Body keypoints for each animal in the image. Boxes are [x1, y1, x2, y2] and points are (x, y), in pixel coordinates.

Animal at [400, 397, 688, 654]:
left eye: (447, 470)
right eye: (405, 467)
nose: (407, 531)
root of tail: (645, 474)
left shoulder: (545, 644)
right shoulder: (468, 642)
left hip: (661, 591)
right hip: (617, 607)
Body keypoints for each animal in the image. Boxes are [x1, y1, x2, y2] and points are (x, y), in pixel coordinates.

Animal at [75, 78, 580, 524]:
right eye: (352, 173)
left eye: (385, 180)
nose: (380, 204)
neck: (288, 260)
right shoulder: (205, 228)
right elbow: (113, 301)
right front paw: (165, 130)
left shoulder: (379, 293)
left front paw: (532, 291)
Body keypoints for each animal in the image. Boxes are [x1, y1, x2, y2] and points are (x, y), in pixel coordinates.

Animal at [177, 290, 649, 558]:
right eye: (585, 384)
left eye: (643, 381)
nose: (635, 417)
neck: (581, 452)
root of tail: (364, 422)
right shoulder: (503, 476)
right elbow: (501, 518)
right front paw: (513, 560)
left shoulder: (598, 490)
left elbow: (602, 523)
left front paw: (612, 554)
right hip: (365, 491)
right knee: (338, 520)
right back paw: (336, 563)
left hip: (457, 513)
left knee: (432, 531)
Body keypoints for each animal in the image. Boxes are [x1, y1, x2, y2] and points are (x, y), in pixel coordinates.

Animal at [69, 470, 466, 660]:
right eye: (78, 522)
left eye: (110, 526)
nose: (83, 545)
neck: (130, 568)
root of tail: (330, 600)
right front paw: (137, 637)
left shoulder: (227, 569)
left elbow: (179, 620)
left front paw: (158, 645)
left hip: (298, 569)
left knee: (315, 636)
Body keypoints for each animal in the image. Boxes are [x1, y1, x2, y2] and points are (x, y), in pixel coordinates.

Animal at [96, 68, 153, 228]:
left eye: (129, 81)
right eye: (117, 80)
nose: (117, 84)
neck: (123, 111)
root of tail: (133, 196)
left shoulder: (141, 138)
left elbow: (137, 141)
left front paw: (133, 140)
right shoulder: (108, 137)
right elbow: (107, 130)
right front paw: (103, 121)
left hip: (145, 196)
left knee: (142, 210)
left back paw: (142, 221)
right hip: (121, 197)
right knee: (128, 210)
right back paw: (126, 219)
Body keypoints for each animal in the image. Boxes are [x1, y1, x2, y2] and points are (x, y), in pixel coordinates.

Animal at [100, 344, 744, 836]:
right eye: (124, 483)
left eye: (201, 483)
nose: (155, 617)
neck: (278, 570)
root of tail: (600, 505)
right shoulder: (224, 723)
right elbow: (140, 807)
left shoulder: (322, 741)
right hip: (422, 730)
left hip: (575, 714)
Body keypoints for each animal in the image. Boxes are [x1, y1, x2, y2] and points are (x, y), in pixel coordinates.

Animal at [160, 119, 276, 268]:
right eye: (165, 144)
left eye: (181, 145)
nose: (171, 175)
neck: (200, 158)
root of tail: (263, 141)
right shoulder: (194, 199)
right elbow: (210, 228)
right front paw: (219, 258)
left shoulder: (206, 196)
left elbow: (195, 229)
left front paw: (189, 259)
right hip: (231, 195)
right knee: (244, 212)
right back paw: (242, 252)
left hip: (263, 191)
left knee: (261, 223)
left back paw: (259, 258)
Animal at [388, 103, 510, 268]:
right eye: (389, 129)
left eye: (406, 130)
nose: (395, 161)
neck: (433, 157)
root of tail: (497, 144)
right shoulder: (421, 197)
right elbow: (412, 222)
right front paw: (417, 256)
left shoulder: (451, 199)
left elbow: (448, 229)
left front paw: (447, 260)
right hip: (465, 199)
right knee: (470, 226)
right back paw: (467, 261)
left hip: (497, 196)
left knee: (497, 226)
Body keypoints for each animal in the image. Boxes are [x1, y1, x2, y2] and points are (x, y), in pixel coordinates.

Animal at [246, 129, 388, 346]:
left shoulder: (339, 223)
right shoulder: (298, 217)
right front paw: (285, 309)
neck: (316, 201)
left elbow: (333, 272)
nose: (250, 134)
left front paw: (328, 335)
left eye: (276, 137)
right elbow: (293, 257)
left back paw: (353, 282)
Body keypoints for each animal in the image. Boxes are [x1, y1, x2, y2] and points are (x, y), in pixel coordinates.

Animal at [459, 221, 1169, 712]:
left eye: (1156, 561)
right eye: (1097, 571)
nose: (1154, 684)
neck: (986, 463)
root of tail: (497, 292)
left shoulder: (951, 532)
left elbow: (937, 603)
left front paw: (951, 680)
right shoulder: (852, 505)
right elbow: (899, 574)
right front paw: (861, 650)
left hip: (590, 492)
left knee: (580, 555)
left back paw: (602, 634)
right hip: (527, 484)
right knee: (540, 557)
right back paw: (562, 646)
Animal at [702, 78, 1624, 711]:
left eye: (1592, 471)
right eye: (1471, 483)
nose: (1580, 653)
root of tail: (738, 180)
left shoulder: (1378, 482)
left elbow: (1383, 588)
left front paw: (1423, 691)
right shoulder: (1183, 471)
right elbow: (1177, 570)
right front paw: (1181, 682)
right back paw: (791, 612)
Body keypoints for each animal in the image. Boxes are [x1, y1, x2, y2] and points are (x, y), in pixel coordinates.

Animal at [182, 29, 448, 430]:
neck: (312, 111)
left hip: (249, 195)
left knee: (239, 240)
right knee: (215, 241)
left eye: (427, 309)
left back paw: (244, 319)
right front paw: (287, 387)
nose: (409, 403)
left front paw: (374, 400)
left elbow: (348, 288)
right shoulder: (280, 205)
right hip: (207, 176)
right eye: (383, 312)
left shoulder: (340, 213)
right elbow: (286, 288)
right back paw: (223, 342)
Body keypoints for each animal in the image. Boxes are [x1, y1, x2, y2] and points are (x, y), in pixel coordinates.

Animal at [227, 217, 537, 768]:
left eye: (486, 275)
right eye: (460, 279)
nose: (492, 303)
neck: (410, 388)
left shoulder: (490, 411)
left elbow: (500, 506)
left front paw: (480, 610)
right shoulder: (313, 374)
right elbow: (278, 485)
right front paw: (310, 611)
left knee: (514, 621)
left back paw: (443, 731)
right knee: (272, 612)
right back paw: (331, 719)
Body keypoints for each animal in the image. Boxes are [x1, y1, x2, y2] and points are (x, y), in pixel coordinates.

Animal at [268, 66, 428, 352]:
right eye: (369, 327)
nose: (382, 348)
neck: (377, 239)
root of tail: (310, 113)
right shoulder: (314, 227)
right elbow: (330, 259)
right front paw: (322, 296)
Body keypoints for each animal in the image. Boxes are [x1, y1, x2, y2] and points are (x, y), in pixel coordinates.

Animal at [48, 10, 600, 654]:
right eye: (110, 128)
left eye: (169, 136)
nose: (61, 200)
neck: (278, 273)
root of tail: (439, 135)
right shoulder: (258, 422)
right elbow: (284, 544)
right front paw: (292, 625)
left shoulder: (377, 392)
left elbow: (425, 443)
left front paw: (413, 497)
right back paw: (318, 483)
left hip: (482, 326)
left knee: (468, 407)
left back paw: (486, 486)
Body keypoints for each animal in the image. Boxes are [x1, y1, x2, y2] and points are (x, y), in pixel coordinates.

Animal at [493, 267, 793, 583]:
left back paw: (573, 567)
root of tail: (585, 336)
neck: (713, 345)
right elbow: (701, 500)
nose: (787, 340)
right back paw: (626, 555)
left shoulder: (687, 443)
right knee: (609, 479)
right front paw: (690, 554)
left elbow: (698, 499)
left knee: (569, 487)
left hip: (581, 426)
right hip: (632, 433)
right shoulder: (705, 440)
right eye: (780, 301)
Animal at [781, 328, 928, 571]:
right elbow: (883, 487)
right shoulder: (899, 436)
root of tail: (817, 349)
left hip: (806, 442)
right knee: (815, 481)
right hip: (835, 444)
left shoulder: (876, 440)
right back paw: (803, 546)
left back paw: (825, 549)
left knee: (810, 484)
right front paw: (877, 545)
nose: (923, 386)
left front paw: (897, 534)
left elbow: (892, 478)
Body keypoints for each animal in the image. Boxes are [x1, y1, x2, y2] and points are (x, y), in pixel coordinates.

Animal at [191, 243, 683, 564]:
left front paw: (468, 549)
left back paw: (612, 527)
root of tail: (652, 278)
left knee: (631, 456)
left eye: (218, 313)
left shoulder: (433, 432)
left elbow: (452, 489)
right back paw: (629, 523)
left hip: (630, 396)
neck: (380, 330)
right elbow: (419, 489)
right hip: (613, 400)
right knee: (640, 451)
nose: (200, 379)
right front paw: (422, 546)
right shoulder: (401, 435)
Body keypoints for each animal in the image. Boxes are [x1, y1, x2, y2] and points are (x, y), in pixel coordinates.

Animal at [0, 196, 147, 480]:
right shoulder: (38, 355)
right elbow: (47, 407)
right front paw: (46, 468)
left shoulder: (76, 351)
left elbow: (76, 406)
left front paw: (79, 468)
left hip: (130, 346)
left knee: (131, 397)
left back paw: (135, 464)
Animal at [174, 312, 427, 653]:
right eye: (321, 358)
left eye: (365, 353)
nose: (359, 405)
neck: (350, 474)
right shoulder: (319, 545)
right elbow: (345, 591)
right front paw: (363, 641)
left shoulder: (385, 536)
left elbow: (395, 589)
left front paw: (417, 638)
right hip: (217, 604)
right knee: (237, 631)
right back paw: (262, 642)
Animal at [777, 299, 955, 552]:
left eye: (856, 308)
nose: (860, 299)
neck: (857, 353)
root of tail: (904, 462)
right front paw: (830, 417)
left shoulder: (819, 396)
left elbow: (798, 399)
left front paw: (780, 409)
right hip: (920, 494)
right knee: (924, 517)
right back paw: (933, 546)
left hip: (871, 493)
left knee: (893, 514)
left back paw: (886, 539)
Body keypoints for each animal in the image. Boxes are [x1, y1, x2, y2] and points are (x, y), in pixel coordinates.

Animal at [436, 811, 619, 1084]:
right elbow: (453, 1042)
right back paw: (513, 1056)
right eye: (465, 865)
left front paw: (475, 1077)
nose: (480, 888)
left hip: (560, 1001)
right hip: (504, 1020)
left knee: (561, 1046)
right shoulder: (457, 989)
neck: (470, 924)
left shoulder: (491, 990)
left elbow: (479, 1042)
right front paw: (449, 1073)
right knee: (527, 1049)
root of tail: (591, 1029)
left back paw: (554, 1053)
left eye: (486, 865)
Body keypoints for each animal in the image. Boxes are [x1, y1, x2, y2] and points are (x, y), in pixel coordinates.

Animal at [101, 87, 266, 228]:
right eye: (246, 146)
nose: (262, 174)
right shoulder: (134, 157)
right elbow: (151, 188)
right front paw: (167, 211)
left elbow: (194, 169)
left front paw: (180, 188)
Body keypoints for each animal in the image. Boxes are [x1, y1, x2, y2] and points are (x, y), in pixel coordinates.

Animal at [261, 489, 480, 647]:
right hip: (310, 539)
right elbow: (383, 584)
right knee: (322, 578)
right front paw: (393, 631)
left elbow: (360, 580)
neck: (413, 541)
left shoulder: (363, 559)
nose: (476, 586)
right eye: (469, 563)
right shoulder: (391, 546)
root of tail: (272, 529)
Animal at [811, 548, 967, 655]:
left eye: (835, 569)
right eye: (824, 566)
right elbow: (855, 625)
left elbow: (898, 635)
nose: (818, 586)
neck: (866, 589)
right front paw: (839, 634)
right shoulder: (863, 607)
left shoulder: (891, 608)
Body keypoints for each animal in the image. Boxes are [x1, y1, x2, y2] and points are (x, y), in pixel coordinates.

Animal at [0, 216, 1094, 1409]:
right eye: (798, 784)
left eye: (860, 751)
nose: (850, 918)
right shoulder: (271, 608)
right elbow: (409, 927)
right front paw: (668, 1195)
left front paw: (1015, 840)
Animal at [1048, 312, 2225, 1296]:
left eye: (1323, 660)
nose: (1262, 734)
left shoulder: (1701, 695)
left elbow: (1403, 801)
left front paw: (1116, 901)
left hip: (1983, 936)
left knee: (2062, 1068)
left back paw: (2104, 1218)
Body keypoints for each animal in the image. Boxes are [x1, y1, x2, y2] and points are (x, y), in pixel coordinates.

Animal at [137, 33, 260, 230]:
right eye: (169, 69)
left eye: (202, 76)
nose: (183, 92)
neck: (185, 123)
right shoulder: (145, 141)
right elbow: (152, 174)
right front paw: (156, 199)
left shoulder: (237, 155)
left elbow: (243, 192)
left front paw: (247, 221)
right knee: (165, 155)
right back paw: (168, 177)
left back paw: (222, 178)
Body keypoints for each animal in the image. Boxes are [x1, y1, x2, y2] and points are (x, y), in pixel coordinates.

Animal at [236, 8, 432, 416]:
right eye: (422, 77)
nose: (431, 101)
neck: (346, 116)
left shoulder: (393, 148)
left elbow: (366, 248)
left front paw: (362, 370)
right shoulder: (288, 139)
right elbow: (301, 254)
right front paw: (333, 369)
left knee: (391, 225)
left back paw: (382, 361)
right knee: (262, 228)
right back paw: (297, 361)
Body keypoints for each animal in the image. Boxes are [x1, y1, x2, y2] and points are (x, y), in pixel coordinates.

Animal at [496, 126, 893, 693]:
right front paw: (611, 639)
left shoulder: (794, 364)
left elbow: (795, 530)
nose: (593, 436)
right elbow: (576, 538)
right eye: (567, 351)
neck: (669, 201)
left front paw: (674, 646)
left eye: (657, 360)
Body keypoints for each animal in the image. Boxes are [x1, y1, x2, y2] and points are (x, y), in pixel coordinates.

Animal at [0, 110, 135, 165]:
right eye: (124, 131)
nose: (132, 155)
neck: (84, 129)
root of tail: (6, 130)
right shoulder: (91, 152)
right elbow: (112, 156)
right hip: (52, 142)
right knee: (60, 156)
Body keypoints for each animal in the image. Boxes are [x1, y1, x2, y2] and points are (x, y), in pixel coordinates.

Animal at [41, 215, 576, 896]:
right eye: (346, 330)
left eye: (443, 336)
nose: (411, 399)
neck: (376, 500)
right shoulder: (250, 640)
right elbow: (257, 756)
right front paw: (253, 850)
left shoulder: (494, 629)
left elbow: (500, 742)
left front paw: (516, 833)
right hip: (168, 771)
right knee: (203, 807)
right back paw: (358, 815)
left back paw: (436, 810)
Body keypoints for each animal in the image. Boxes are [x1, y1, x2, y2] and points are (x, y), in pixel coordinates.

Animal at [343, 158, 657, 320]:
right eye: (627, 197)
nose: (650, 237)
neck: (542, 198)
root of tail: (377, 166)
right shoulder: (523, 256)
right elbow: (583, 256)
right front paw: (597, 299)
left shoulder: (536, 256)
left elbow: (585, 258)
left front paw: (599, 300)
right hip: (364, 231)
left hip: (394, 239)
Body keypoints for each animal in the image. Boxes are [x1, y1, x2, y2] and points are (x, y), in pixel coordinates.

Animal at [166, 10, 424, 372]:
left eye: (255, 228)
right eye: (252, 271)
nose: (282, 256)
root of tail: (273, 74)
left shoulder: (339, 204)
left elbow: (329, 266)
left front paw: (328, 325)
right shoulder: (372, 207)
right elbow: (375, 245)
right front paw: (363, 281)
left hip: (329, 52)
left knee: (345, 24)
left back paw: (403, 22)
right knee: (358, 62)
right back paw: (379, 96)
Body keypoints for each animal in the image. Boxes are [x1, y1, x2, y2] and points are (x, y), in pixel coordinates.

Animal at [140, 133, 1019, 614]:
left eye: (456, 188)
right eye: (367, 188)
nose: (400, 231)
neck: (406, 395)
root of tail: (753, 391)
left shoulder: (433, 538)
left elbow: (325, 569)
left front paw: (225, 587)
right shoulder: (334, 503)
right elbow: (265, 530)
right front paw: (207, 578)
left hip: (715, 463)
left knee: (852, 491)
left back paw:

· · · · · · ·

Work to complete:
Output, exactly and in full, the lines from the start of the entries above through the line that contains "right front paw: (137, 637)".

Written response:
Body keypoints for each animal in the image. Boxes are [x1, y1, x2, y2] and points are (x, y), in pixel coordinates.

Animal at [400, 397, 688, 654]:
left eye: (447, 470)
right eye: (405, 467)
nose: (407, 531)
root of tail: (645, 474)
left shoulder: (545, 644)
right shoulder: (468, 642)
left hip: (661, 591)
right hip: (617, 607)
Body keypoints for each animal in the image. Boxes are [x1, y1, x2, y2] and points are (x, y), in pixel coordinates.

Animal at [75, 78, 580, 524]:
right eye: (352, 173)
left eye: (385, 180)
nose: (380, 204)
neck: (288, 260)
right shoulder: (205, 228)
right elbow: (113, 301)
right front paw: (165, 130)
left shoulder: (379, 293)
left front paw: (532, 291)
Body keypoints for each animal in the image. Boxes are [x1, y1, x2, y2] and points are (x, y), in pixel coordinates.

Animal at [177, 290, 649, 558]:
right eye: (585, 384)
left eye: (643, 381)
nose: (635, 417)
neck: (581, 452)
root of tail: (364, 422)
right shoulder: (503, 476)
right elbow: (501, 518)
right front paw: (513, 560)
left shoulder: (598, 490)
left elbow: (602, 523)
left front paw: (612, 554)
right hip: (365, 491)
right knee: (338, 520)
right back paw: (336, 563)
left hip: (457, 513)
left knee: (432, 531)
Body keypoints for each animal in the image. Boxes are [x1, y1, x2, y2] and points are (x, y), in pixel coordinates.

Animal at [69, 470, 466, 660]:
right eye: (78, 522)
left eye: (110, 526)
nose: (83, 545)
neck: (130, 568)
root of tail: (330, 600)
right front paw: (137, 637)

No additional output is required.